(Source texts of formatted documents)
= = = = = = =
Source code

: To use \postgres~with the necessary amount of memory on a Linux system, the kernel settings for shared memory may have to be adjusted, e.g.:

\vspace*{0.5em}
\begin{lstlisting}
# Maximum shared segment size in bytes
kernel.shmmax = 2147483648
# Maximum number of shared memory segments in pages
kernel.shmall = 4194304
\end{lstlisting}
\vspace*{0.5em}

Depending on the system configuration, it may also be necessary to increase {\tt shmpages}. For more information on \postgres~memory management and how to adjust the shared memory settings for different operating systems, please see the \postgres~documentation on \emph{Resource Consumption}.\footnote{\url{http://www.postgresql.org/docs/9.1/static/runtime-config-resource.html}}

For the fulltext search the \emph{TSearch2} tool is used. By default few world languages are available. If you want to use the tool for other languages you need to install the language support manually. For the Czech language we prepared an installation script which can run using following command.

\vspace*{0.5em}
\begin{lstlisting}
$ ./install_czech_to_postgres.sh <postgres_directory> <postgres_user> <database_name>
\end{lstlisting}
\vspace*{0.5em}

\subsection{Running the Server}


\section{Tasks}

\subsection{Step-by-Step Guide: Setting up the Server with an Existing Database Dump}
= = = = = = =
Every record must be repeated precisely and in full.

RESPONSE TO THE EXERCISE:
Source code

: To use \postgres~with the necessary amount of memory on a Linux system, the kernel settings for shared memory may have to be adjusted, e.g.:

\vspace*{0.5em}
\begin{lstlisting}
# Maximum shared segment size in bytes
kernel.shmmax = 2147483648
# Maximum number of shared memory segments in pages
kernel.shmall = 4194304
\end{lstlisting}
\vspace*{0.5em}

Depending on the system configuration, it may also be necessary to increase {\tt shmpages}. For more information on \postgres~memory management and how to adjust the shared memory settings for different operating systems, please see the \postgres~documentation on \emph{Resource Consumption}.\footnote{\url{http://www.postgresql.org/docs/9.1/static/runtime-config-resource.html}}

For the fulltext search the \emph{TSearch2} tool is used. By default few world languages are available. If you want to use the tool for other languages you need to install the language support manually. For the Czech language we prepared an installation script which can run using following command.

\vspace*{0.5em}
\begin{lstlisting}
$ ./install_czech_to_postgres.sh <postgres_directory> <postgres_user> <database_name>
\end{lstlisting}
\vspace*{0.5em}

\subsection{Running the Server}


\section{Tasks}

\subsection{Step-by-Step Guide: Setting up the Server with an Existing Database Dump}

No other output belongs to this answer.